According to Mark: “Ab was years ahead of his time in knowledge about the seriousness of concussions and the effect they can have on the brain. He showed concern for me.”

“We were looking to do something that would be helpful to the school,” Mark says about their recent gift for the CSBR. “We wish we could do even more. We love the way the school has been integrated in the city and focuses on community. You can feel the vibrancy of the school and its programs.”

Former Regent Allen Housh and Spouse Jean Housh Sponsor Physics Faculty Office in CSBR

Allen Housh began a long relationship with Augsburg College when his congregation, Shepherd of the Hills Lutheran Church in Edina, Minn., nominated him to serve on Augsburg’s Board of Regents. He served from 1989 to 2001.

Housh and his spouse Jean have made an estate plan commitment to Augsburg designated to sponsor a Physics faculty office in the new Center for Science, Business, and Religion.

They believe that the new CSBR will “make a statement. It will draw attention to Augsburg College’s strength in all three departments: science, business and religion.”

Gift to CSBR honors Dr. Mark Engebretson

The Houshes are honoring physics professor Dr. Mark Engebretson through their gift. Engebretson, they say, “makes a big difference for students.” He recently was awarded an NSF grant to research the dynamics of Earth’s magnetosphere and its interaction with the solar wind and interplanetary magnetic field.

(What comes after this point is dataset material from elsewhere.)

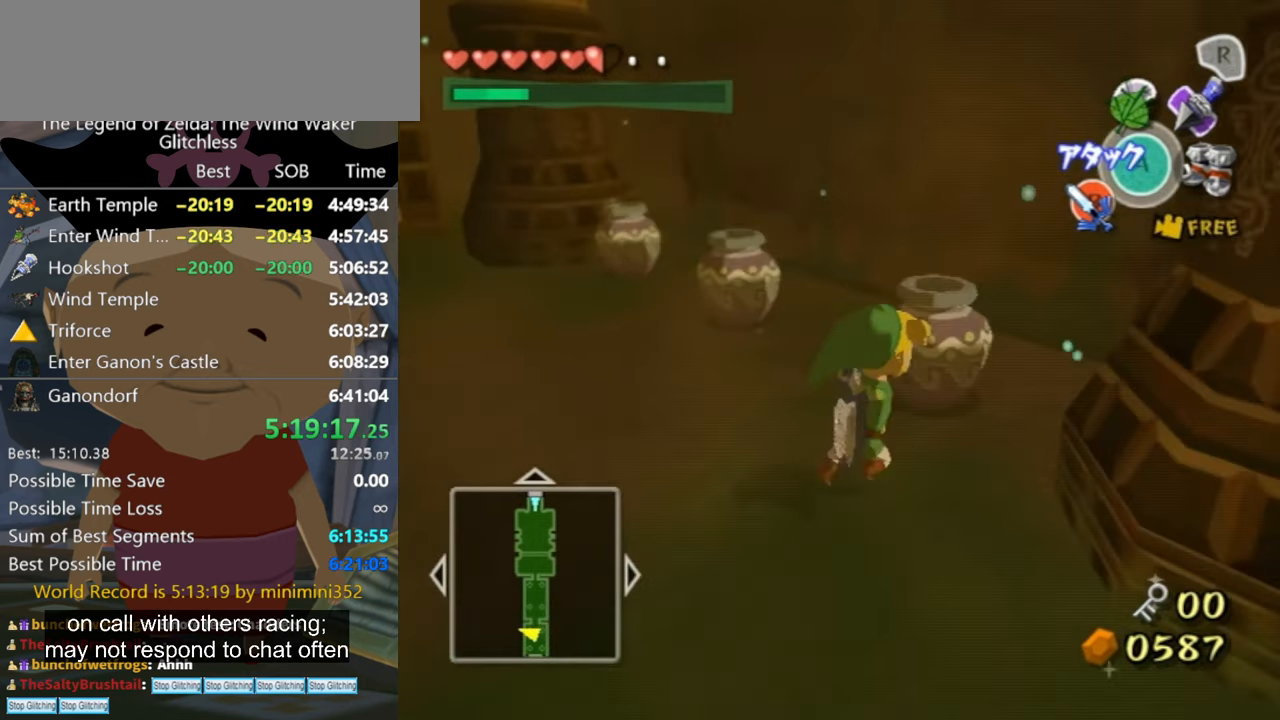
{"buttons": [], "left_stick": "up", "right_stick": "center", "events": [[100, "left_stick", "up"], [333, "B", "down"], [366, "B", "up"]]}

Housh spent his entire career working at Cargill. He retired as Vice President for Transportation. His first wife died in 1990. He later married Jean, who worked in public relations for Cargill.

Housh once told President Charles Anderson: “Put me in a spot that stretches me and makes me a little uncomfortable.” Anderson replied that he needed him to help with fundraising. When Housh said that would make him really uncomfortable, Anderson said, “It will be right up your alley. You want a challenge.”

Housh agreed and served as the development chair on the board, and later as Interim Vice President for Advancement. He says: “I had fun fundraising. We were working to help students of all ages and ethnicities access education. It was fun to invite people to strengthen the mission of a college at the heart of the city.”